Bloomberg, 53, chair-elect of the university's board of trustees, has previously given the university $8 million, supporting, among other projects, construction of the Bloomberg Center for Physics and Astronomy on the Homewood campus. He said he was influenced in planning his latest gift by the example of Zanvyl Krieger, a 1928 graduate who in 1992 committed $50 million to the endowment of the Johns Hopkins School of Arts and Sciences.

The Krieger gift, more than three times the size of the largest previous donation to the university, was the key development in the years of planning that preceded the public launch of the Johns Hopkins Initiative. It encouraged the university and health system to set their ambitious $900 million goal.

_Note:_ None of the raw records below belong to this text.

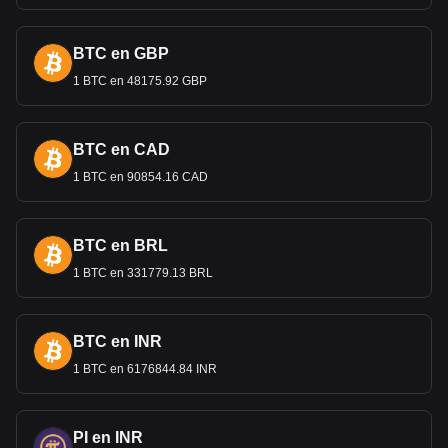
BTC en GBP
1 BTC en 48175.92 GBP
BTC en CAD
1 BTC en 90854.16 CAD
BTC en BRL
1 BTC en 331779.13 BRL
BTC en INR
1 BTC en 6176844.84 INR
PI en INR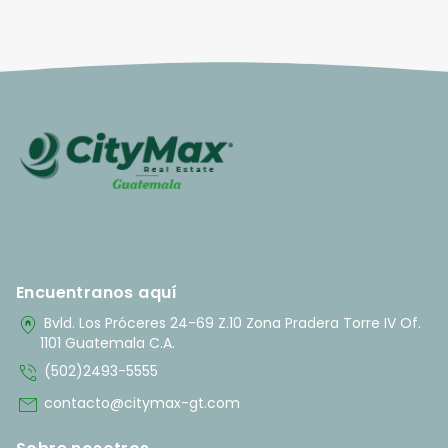
Encuentranos aquí
home_pin
Bvld. Los Próceres 24-69 Z.10 Zona Pradera Torre IV Of.
1101 Guatemala C.A.
phone_in_talk
(502)2493-5555
mail
contacto@citymax-gt.com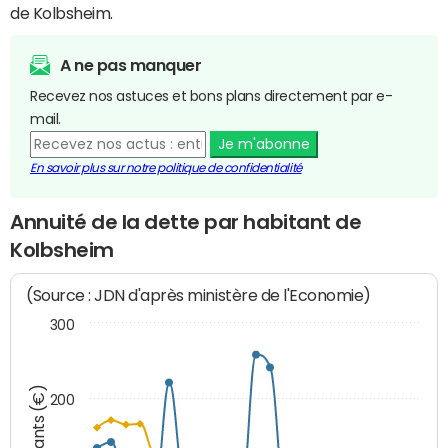
de Kolbsheim.
A ne pas manquer
Recevez nos astuces et bons plans directement par e-
mail.
Je m'abonne
En savoir plus sur notre politique de confidentialité
Annuité de la dette par habitant de
Kolbsheim
(Source : JDN d'après ministère de l'Economie)
300
Montants (€)
200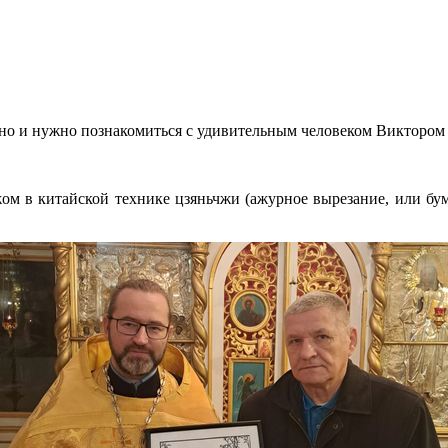
жно и нужно познакомиться с удивительным человеком Виктором
ом в китайской технике цзяньчжи (ажурное вырезание, или бума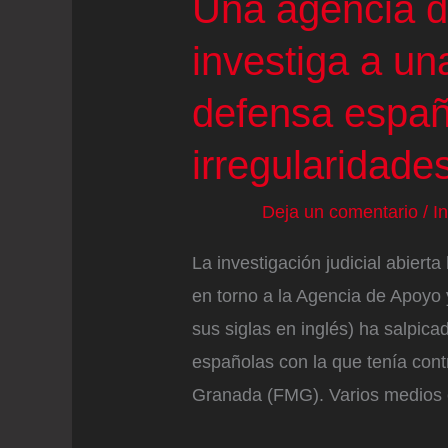
Una agencia 
investiga a u
defensa españ
irregularidade
Deja un comentario
/
I
La investigación judicial abiert
en torno a la Agencia de Apoyo
sus siglas en inglés) ha salpic
españolas con la que tenía cont
Granada (FMG). Varios medios 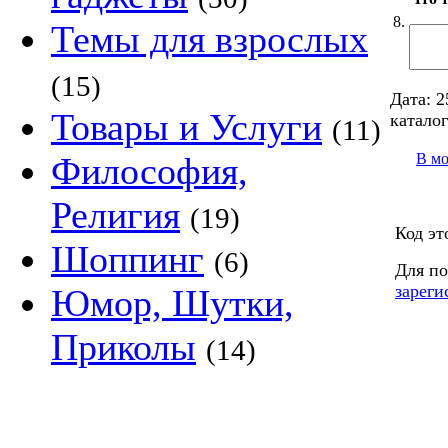
8.
Темы для взрослых
(15)
Дата:
2
Товары и Услуги
каталог
(11)
В м
Философия,
Религия
(19)
Код эт
Шоппинг
(6)
Для по
зареги
Юмор, Шутки,
Приколы
(14)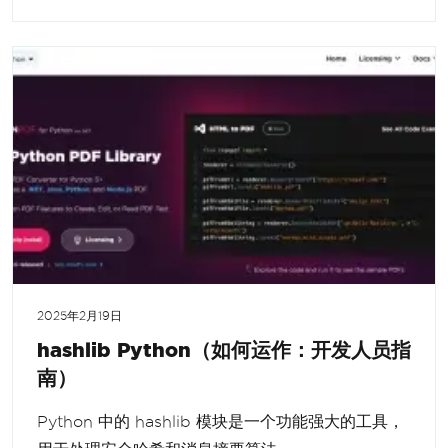
2025年2月19日
hashlib Python（如何运作：开发人员指
南）
Python 中的 hashlib 模块是一个功能强大的工具，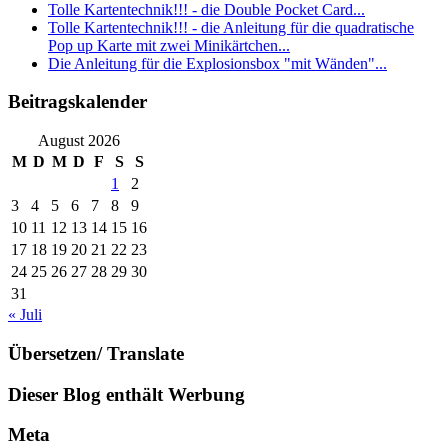
Tolle Kartentechnik!!! - die Double Pocket Card...
Tolle Kartentechnik!!! - die Anleitung für die quadratische
Pop up Karte mit zwei Minikärtchen...
Die Anleitung für die Explosionsbox "mit Wänden"...
Beitragskalender
August 2026
M
D
M
D
F
S
S
1
2
3
4
5
6
7
8
9
10
11
12
13
14
15
16
17
18
19
20
21
22
23
24
25
26
27
28
29
30
31
« Juli
Übersetzen/ Translate
Dieser Blog enthält Werbung
Meta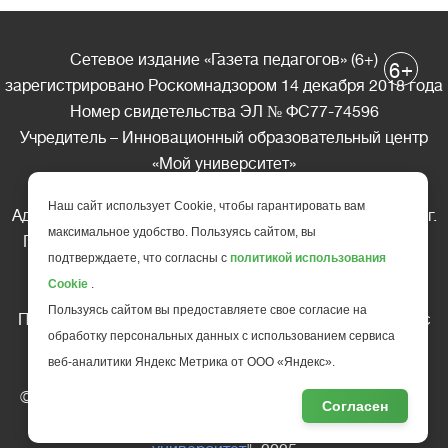
Сетевое издание «Газета педагогов» (6+)
+
6
зарегистрировано Роскомнадзором 14 декабря 2018 года
Номер свидетельства ЭЛ № ФС77-74596
Учредитель – Инновационный образовательный центр
«Мой университет»
Главный редактор – А.А. Ляшенко
Наш сайт использует Cookie, чтобы гарантировать вам
Адрес редакции: 185035 Россия, Республика Карелия, г.
максимальное удобство. Пользуясь сайтом, вы
Петрозаводск, ул. Фридриха Энгельса д.10, офис 211
подтверждаете, что согласны с
политикой использования
Телефон редакции: +7 (499) 685-10-45
Cookie
.
E-mail: gazeta@edu-family.ru
Пользуясь сайтом вы предоставляете свое согласие на
Перепечатка материалов газеты допускается только c
обработку персональных данных с использованием сервиса
письменного разрешения редакции
веб-аналитики Яндекс Метрика от ООО «Яндекс».
Ссылка на «Газету педагогов» обязательна.
© АНО ДПО "Инновационный образовательный центр
Согласен
повышения квалификации и переподготовки "
Мой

Bloomberg also said $20 million gifts from trustee Champ Sheridan and his wife, Debbie, and from the Harry and Jeanette Weinberg Foundation, as well as other major campaign gifts, including from the Baltimore Orioles and Orioles owner Peter Angelos, had also raised his sights.

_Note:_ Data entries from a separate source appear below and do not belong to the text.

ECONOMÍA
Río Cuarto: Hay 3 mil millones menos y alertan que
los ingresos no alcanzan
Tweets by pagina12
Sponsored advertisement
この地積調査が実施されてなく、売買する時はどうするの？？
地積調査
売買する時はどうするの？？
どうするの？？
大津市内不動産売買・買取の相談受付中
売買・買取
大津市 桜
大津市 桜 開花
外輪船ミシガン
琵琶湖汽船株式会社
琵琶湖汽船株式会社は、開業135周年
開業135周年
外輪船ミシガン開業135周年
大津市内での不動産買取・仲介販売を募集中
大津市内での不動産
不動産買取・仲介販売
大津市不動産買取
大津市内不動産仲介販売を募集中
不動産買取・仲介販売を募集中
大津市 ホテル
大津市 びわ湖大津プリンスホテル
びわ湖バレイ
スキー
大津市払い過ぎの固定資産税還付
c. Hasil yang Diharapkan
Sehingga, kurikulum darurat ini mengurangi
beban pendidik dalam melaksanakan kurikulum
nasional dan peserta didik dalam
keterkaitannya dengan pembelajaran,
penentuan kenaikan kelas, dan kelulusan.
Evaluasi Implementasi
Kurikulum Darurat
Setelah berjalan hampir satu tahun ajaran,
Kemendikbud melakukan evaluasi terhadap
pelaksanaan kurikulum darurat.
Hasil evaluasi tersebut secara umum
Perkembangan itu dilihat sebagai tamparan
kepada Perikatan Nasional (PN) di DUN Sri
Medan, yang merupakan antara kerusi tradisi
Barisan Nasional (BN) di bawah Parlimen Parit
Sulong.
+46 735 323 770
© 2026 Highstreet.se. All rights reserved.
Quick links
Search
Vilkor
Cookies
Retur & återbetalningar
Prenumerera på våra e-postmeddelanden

"I'm just trying to follow on in their footsteps," he said. "My hope is this will not be the biggest gift the campaign receives. I'd be ecstatic if someone came along and used me as an example the way I've followed others. Nothing would give me more pleasure."

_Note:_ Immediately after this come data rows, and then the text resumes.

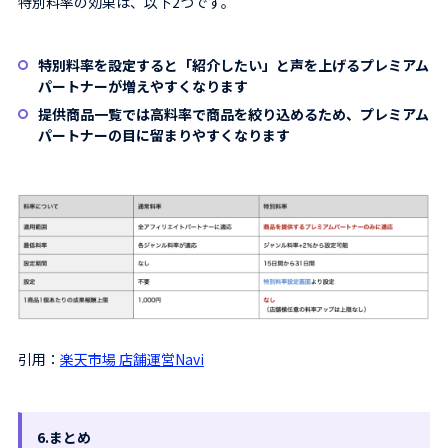
特別料率の効果は、以下2つです。
特別料率を設定すると「紹介したい」と声を上げるプレミアム
パートナーが増えやすくなります
提供商品一覧では高料率で商品を絞り込めるため、プレミアム
パートナーの目に留まりやすくなります
引用：
楽天市場 店舗運営Navi
6.まとめ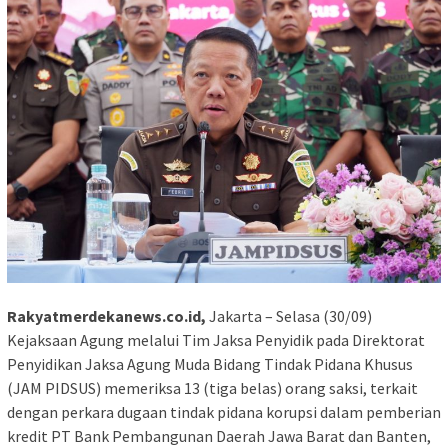
Rakyatmerdekanews.co.id,
Jakarta – Selasa (30/09)
Kejaksaan Agung melalui Tim Jaksa Penyidik pada Direktorat
Penyidikan Jaksa Agung Muda Bidang Tindak Pidana Khusus
(JAM PIDSUS) memeriksa 13 (tiga belas) orang saksi, terkait
dengan perkara dugaan tindak pidana korupsi dalam pemberian
kredit PT Bank Pembangunan Daerah Jawa Barat dan Banten,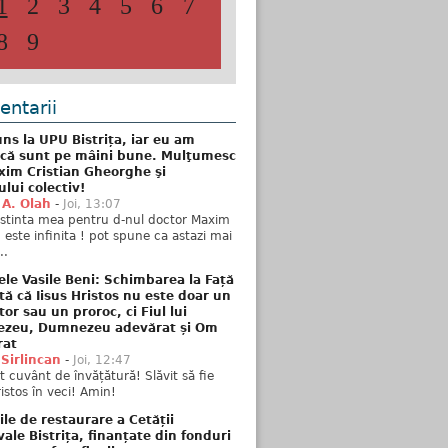
1
2
3
4
5
6
7
8
9
ntarii
ns la UPU Bistrița, iar eu am
 că sunt pe mâini bune. Mulţumesc
xim Cristian Gheorghe şi
ului colectiv!
 A. Olah
-
Joi, 13:07
stinta mea pentru d-nul doctor Maxim
n este infinita ! pot spune ca astazi mai
..
ele Vasile Beni: Schimbarea la Față
tă că Iisus Hristos nu este doar un
tor sau un proroc, ci Fiul lui
zeu, Dumnezeu adevărat și Om
rat
 Sirlincan
-
Joi, 12:47
 cuvânt de învățătură! Slăvit să fie
ristos în veci! Amin!
ile de restaurare a Cetății
ale Bistrița, finanțate din fonduri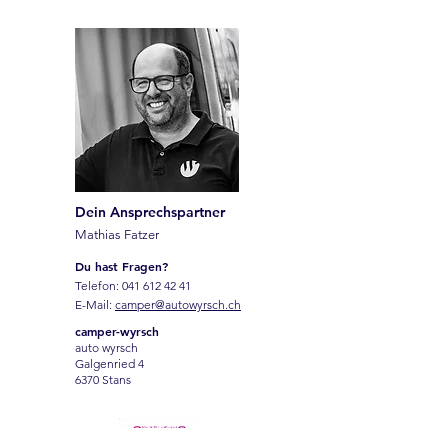
Dein Ansprechspartner
Mathias Fatzer
Du hast Fragen?
Telefon:
041 612 42 41
E-Mail:
camper@autowyrsch.ch
camper-wyrsch
auto wyrsch
Galgenried 4
6370 Stans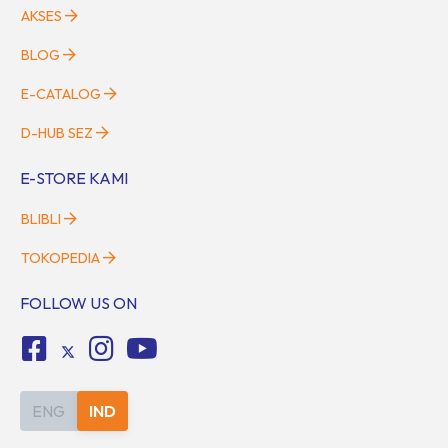
AKSES
BLOG
E-CATALOG
D-HUB SEZ
E-STORE KAMI
BLIBLI
TOKOPEDIA
FOLLOW US ON
ENG
IND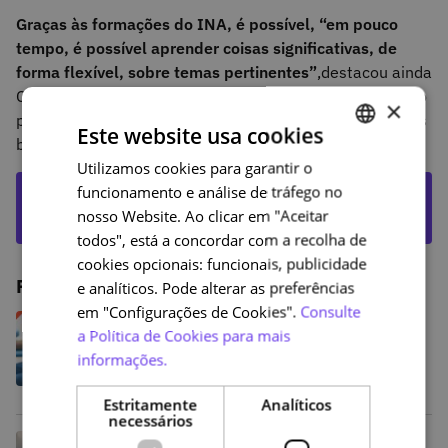
Graças às formações do INA, é possível, “em pouco
tempo, é possível aprender coisas significativas, de
forma flexível, sobre temas pertinentes”
,
destacou ainda
Cristina Pereira Nunes, salientando a aposta no desenho
×
pedagógico e produção multimédia que tem garantido os
Este website usa cookies
bons resultados destas formações.
Utilizamos cookies para garantir o
PORTUGUESE
funcionamento e análise de tráfego no
ASSISTA A ESTE EPISÓDIO ATRAVÉS DO
ENGLISH
nosso Website. Ao clicar em "Aceitar
EDUCAST
todos", está a concordar com a recolha de
cookies opcionais: funcionais, publicidade
Publicações relacionadas
e analíticos. Pode alterar as preferências
em "Configurações de Cookies".
Consulte
“É urgente sensibilizar a população
a Política de Cookies para mais
em geral, particularmente os jovens,
para as necessidades existentes no
informações.
âmbito da doação e transplantação
de medula óssea”
Estritamente
Analíticos
necessários
Dia da Consciencialização do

Daniel Nathans, interim president of the university, said Bloomberg's gift -- and the achievement of half the campaign goal so quickly -- are important confirmation that trustees and other friends of Hopkins are enthusiastic and confident. They demonstrate, he said, that the campaign is moving forward in the time between President William C. Richardson's departure and the election of a new university president.

"Mike's leadership of this campaign has been extraordinary," Nathans said, "and this gift is more extraordinary still. It's an amazingly generous response to this university's priority need, for endowment support. And it's an important example to alumni of colleges and universities everywhere of the incredible impact they can have in higher education."

Bloomberg, an engineering graduate of Hopkins who earned a Harvard MBA in 1966, runs one of the fastest-growing news and information services in the world. Bloomberg Financial Markets, founded in 1981, now provides market quotes and other financial data to traders and investors through more than 52,000 leased terminals. The New York-based company's Bloomberg Business News wire service provides breaking news stories and analysis over the terminals and to news organizations, including most of the nation's largest newspapers. The company also publishes two magazines, co-produces a public television business news show with Maryland Public Television, and operates a New York City all-news radio station, a syndicated radio service and a 24-hour worldwide all-news television channel.